- [Texto fornecido]:
________________________________________

Desde a semana passada tenho pensado muito em minha mãe, Maria Benetazzo Pacini, que aniversariava no dia 14/09. No dia 13/09, eu lhe dediquei a minha leitura e reflexão do Evangelho kardecista, que faço todas as segundas-feiras, há muitos anos.
Eu até tentei escrever este post no dia 14, mas não consegui, por isso faço agora minha homenagem a esta figuraça.
Antes de tudo, quero dizer que eu me sinto privilegiada por ter sido sua filha. E nestes dia tenho relembrado passagens de minha vida compartilhadas com essa mulher admirável que faleceu em 1972, quando eu tinha 27 anos.
Oficialmente ela estaria fazendo 101 anos, mas na verdade faria 103. E eu só soube disso há alguns anos, graças à revelação de um segredo familiar, feita por minha prima, Leda Maria Giuffrida Silva, filha de minha tia Eugênia e afilhada da minha mãe.
Contou-me ela que as irmãs Benetazzo alteraram seus registros de nascimento, deduzindo dois anos de suas respectivas datas natalícias, para que a minha tia Norma, a caçula delas, pudesse casar-se com o tio Wandick. Isto porque ele aceitava o fato de ela ser corcunda e não poder gerar filhos, mas não admitia unir-se a uma mulher mais velha - difícil compreender-se tal idiossincrasia nos dias de hoje!

________________________________________

- [Dados a seguir]:
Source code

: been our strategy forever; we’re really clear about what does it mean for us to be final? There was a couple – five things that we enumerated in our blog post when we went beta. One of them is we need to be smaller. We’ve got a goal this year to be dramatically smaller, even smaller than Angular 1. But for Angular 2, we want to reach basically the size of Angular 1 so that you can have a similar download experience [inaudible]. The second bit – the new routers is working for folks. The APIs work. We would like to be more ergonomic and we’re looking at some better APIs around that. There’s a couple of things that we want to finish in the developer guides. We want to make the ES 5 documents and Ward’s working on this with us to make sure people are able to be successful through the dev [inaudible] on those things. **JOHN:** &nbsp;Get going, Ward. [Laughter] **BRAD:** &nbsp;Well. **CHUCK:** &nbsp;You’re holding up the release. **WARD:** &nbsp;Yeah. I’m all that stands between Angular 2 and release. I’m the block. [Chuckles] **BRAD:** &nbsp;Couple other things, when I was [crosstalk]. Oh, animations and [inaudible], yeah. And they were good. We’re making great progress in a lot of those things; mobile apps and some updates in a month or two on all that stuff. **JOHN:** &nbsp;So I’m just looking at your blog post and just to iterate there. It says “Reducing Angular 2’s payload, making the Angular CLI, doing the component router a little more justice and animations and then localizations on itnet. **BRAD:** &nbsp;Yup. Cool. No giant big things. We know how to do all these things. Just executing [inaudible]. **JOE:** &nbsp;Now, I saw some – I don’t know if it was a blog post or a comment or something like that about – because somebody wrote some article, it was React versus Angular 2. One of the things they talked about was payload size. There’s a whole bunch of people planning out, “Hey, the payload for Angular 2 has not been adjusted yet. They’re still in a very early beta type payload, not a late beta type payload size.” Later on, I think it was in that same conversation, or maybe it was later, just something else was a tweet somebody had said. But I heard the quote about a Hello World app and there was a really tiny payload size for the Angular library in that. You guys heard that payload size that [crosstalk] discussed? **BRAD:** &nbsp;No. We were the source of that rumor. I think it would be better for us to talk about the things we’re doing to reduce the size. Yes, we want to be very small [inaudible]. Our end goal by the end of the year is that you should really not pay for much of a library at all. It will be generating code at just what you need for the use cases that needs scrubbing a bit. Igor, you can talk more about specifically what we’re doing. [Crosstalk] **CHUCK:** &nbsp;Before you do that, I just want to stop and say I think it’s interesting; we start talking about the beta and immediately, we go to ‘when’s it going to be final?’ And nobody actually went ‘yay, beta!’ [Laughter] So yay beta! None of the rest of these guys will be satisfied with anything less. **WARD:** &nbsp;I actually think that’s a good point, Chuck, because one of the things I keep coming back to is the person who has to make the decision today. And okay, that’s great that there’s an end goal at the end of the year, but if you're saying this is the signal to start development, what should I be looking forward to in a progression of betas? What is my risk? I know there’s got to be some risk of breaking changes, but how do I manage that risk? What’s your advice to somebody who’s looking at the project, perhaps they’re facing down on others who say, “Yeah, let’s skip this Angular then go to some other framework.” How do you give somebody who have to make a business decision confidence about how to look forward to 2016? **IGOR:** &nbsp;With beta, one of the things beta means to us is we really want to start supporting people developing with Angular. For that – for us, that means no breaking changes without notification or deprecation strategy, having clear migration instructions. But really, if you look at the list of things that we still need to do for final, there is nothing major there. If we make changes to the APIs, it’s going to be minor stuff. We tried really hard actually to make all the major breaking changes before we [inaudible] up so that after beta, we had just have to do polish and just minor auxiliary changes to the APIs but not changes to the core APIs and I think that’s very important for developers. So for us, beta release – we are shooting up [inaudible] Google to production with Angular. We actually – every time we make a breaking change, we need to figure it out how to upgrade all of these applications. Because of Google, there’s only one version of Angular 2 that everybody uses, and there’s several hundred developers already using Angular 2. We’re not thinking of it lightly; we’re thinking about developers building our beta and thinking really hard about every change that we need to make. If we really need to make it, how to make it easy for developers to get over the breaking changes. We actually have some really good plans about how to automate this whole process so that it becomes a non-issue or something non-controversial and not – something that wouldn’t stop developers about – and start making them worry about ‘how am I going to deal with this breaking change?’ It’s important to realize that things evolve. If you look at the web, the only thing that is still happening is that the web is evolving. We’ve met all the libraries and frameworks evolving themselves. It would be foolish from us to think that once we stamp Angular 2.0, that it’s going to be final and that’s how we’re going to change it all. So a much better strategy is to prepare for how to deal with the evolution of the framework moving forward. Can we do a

________________________________________

- [Tarefas]:
A – Traduza para o inglês a frase "Antes de tudo, quero dizer que eu me sinto privilegiada por ter sido sua filha.", tirada da homenagem à mãe.
B – Prossiga a homenagem à mãe a partir da última frase apresentada.

- [Respostas em ordem]:
A – First of all, I want to say that I feel privileged to have been her daughter.

B –
Seja como for - e não sei como -, a verdade é que elas conseguiram alterar seus registros natais e assim evitaram que a sua querida irmã sofresse a frustração de não poder casar-se com seu amado, pelo fato de ela ser dois anos mais velha do que ele!
Assim sendo, na placa afixada no túmulo de minha mãe consta a data de 14/09/1909, como a de seu nascimento, pois durante toda a sua existência acreditávamos que ela nascera naquele ano. É mole?
Bem, após essa rápida digressão, voltemos a falar sobre a minha mãe.
Eu já relatei anteriormente que ela ficou viúva muito moça e dedicou a sua vida a criar seus 4 filhos. Também citei seu bom humor, sua sensibilidade, sua bela voz, seu gosto pela dança, seus dotes culinários e sua generosa receptividade.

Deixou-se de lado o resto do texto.